## ACTION ITEM
Return every line of the listing below that contains the word "distinctly". Only matches with the same capitalization count.

## DATASET EXCERPTS

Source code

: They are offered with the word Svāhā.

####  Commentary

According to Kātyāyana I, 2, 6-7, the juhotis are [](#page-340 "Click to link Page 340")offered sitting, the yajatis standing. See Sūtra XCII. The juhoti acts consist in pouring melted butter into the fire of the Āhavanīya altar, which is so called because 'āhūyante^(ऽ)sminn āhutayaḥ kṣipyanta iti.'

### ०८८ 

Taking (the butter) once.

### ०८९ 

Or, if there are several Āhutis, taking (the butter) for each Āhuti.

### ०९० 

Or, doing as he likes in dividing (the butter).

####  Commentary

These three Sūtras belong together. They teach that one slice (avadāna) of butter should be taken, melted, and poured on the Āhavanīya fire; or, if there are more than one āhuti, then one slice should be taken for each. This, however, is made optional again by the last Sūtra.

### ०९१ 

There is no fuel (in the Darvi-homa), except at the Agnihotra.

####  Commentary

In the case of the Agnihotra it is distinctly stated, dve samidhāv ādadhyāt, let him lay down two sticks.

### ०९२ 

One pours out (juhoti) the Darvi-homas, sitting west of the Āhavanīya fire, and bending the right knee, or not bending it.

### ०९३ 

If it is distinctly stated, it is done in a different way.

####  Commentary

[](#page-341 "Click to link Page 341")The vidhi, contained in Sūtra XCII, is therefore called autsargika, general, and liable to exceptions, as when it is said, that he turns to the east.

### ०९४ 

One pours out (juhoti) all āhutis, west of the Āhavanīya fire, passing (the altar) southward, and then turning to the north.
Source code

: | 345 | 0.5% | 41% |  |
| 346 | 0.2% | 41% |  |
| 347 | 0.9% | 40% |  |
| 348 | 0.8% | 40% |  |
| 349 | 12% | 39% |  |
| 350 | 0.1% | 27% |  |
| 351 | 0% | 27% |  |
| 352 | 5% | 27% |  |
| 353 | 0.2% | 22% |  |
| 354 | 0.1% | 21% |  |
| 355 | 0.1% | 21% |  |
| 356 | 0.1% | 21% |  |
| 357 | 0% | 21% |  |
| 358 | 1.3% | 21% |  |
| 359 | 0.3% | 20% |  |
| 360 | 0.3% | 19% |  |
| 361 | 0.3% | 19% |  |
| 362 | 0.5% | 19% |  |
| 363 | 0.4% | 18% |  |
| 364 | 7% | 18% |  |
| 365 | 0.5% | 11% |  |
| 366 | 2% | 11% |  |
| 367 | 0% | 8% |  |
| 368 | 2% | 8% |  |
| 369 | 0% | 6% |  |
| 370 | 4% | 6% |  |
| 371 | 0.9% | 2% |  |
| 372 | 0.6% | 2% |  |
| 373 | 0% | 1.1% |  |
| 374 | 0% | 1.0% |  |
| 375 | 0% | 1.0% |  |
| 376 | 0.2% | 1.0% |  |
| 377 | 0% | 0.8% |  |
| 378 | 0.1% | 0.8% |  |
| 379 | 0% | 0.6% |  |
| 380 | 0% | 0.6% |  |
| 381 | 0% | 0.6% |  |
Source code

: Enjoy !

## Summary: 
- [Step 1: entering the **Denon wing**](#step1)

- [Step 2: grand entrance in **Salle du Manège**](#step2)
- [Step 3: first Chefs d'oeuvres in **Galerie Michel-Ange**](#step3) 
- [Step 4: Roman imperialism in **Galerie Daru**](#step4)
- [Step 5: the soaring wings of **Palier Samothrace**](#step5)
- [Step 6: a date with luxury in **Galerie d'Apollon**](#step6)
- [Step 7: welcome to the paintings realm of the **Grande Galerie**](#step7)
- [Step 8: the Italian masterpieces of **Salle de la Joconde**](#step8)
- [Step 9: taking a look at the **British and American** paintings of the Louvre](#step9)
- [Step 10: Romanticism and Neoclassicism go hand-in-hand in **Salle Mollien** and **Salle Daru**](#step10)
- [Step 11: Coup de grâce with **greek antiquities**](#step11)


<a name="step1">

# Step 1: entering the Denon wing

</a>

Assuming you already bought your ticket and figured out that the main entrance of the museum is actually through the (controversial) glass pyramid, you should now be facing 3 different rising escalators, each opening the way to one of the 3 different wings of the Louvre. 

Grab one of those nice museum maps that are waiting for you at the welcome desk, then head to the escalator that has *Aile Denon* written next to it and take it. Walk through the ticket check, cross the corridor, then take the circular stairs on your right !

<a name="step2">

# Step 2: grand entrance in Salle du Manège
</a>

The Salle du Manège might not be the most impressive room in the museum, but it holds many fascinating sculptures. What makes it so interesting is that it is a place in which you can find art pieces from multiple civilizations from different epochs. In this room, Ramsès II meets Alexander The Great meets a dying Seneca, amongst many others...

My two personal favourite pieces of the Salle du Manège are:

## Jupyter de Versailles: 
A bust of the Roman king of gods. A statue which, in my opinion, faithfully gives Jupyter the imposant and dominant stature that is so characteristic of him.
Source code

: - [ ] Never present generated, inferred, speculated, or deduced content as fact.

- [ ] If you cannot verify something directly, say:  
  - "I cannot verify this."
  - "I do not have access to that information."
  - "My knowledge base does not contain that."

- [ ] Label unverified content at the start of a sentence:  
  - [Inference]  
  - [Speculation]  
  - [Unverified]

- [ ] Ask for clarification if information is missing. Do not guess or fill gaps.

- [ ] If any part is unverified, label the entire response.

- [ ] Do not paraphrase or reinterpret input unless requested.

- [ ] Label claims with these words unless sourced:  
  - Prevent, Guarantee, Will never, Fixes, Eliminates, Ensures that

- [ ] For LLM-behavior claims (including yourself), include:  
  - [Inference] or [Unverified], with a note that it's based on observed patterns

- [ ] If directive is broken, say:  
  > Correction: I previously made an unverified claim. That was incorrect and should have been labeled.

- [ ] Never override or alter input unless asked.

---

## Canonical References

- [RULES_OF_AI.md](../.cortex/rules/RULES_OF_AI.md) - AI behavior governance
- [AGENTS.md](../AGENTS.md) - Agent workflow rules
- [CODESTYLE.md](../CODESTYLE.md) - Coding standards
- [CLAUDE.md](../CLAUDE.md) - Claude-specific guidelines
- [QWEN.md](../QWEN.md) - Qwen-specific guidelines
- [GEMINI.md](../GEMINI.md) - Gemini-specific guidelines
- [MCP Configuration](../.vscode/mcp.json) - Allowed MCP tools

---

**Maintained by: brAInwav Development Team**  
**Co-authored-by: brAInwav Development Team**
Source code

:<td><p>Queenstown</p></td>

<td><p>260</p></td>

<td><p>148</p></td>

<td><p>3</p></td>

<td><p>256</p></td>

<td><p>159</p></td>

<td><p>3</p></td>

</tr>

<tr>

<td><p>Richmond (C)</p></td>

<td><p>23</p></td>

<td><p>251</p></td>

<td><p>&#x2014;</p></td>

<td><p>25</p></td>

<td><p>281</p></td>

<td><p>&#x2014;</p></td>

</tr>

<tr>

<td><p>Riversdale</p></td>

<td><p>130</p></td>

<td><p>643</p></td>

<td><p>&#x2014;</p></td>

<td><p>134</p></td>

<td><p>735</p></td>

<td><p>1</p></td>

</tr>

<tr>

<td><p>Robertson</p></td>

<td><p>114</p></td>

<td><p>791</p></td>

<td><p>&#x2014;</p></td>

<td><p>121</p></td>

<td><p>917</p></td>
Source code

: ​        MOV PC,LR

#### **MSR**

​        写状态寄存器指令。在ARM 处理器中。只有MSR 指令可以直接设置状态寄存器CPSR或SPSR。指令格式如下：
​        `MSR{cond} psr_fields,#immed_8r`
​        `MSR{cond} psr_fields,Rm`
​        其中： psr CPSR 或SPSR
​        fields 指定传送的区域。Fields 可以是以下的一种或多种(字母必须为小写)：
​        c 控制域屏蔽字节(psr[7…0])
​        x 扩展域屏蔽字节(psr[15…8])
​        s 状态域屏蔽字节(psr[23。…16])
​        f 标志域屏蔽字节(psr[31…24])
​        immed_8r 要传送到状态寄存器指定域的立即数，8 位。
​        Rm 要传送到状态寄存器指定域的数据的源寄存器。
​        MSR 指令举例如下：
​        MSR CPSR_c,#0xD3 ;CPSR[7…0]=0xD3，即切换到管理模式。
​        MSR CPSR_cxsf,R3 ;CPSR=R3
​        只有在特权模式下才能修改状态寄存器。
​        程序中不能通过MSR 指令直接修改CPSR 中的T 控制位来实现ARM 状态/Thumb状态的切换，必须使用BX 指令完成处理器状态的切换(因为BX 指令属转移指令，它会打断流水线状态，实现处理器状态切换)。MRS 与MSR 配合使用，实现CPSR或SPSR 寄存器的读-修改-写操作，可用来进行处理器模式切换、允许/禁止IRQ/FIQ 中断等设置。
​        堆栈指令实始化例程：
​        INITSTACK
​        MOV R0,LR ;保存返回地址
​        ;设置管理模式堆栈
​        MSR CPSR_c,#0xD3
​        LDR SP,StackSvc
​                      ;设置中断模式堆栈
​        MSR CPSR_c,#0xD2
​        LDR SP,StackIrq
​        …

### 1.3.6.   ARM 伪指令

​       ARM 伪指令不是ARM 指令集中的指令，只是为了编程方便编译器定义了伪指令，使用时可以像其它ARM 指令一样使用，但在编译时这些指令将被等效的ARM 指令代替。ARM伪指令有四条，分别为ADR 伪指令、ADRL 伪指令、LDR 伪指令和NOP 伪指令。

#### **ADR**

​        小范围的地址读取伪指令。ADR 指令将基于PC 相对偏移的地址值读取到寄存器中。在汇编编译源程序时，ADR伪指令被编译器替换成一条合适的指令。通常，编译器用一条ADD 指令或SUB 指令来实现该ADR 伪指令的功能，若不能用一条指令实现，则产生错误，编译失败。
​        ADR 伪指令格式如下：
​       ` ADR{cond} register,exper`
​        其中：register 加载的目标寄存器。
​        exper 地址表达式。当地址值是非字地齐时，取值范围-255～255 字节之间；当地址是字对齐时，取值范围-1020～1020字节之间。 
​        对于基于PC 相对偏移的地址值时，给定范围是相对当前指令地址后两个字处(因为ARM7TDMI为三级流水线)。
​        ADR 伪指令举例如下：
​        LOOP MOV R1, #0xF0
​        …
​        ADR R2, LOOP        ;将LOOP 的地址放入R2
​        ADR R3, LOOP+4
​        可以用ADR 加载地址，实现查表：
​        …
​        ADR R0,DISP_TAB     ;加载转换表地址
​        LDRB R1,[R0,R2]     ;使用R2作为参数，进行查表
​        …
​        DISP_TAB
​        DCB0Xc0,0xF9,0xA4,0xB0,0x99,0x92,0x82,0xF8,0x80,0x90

## ANSWER TO THE EXERCISE
In the case of the Agnihotra it is distinctly stated, dve samidhāv ādadhyāt, let him lay down two sticks.
If it is distinctly stated, it is done in a different way.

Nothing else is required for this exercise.